# Problem statement
In the listing below, find each line holding "Usage" and copy it.

++++ Data in this exercise ++++

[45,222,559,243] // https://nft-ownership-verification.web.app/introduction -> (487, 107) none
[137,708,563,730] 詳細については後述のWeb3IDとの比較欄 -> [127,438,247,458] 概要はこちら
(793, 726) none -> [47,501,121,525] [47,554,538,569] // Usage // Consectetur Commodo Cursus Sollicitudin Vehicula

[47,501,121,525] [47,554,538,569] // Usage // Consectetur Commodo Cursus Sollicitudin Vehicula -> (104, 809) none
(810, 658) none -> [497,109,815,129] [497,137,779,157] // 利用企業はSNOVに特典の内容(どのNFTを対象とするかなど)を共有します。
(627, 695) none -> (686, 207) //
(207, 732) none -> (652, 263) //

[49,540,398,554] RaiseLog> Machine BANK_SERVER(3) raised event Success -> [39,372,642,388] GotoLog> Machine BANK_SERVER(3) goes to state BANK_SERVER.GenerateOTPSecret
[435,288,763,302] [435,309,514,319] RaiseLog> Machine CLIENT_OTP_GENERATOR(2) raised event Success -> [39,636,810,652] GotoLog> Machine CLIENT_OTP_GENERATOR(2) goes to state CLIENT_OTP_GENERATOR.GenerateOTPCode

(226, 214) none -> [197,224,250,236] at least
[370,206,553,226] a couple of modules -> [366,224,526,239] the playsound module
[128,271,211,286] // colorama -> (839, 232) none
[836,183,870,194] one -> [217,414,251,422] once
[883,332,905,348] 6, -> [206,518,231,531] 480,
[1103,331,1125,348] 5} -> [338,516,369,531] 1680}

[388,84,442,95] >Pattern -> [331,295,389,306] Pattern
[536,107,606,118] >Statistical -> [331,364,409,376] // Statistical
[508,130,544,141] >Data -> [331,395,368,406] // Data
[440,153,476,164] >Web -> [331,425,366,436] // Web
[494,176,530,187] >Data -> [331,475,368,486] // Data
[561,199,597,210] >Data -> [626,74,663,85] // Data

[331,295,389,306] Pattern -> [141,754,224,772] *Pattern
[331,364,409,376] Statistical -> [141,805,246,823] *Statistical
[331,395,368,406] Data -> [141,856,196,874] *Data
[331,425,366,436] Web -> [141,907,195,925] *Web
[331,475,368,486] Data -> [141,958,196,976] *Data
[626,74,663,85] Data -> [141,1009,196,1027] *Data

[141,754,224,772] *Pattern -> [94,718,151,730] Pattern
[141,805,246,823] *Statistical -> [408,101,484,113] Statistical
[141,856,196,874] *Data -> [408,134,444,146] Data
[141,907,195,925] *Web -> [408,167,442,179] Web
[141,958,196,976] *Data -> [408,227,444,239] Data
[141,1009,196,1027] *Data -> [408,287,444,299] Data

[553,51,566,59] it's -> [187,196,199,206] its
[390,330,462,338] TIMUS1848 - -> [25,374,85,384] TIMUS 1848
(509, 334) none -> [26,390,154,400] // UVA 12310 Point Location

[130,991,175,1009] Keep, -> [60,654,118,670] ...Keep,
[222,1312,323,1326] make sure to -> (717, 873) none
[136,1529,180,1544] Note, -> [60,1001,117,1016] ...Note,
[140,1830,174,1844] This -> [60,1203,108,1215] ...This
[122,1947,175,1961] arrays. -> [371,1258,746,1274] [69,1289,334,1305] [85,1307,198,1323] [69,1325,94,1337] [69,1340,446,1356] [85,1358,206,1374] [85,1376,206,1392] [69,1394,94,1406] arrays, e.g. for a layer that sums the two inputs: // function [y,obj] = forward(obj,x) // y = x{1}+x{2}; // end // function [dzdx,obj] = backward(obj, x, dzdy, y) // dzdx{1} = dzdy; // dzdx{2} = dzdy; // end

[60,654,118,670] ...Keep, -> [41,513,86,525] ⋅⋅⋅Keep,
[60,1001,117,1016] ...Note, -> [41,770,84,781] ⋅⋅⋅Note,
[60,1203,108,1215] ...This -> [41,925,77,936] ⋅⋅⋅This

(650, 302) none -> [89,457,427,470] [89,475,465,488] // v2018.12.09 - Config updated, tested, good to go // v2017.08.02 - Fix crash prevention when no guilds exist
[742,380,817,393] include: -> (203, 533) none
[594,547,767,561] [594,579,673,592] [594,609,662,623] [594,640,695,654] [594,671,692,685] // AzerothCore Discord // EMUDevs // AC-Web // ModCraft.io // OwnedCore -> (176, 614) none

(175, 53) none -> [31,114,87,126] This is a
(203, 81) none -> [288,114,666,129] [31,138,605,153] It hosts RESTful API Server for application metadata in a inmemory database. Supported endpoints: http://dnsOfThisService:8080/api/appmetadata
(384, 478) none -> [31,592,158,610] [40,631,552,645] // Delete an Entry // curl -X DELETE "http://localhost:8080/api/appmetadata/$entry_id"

++++

# Reply
(793, 726) none -> [47,501,121,525] [47,554,538,569] // Usage // Consectetur Commodo Cursus Sollicitudin Vehicula
[47,501,121,525] [47,554,538,569] // Usage // Consectetur Commodo Cursus Sollicitudin Vehicula -> (104, 809) none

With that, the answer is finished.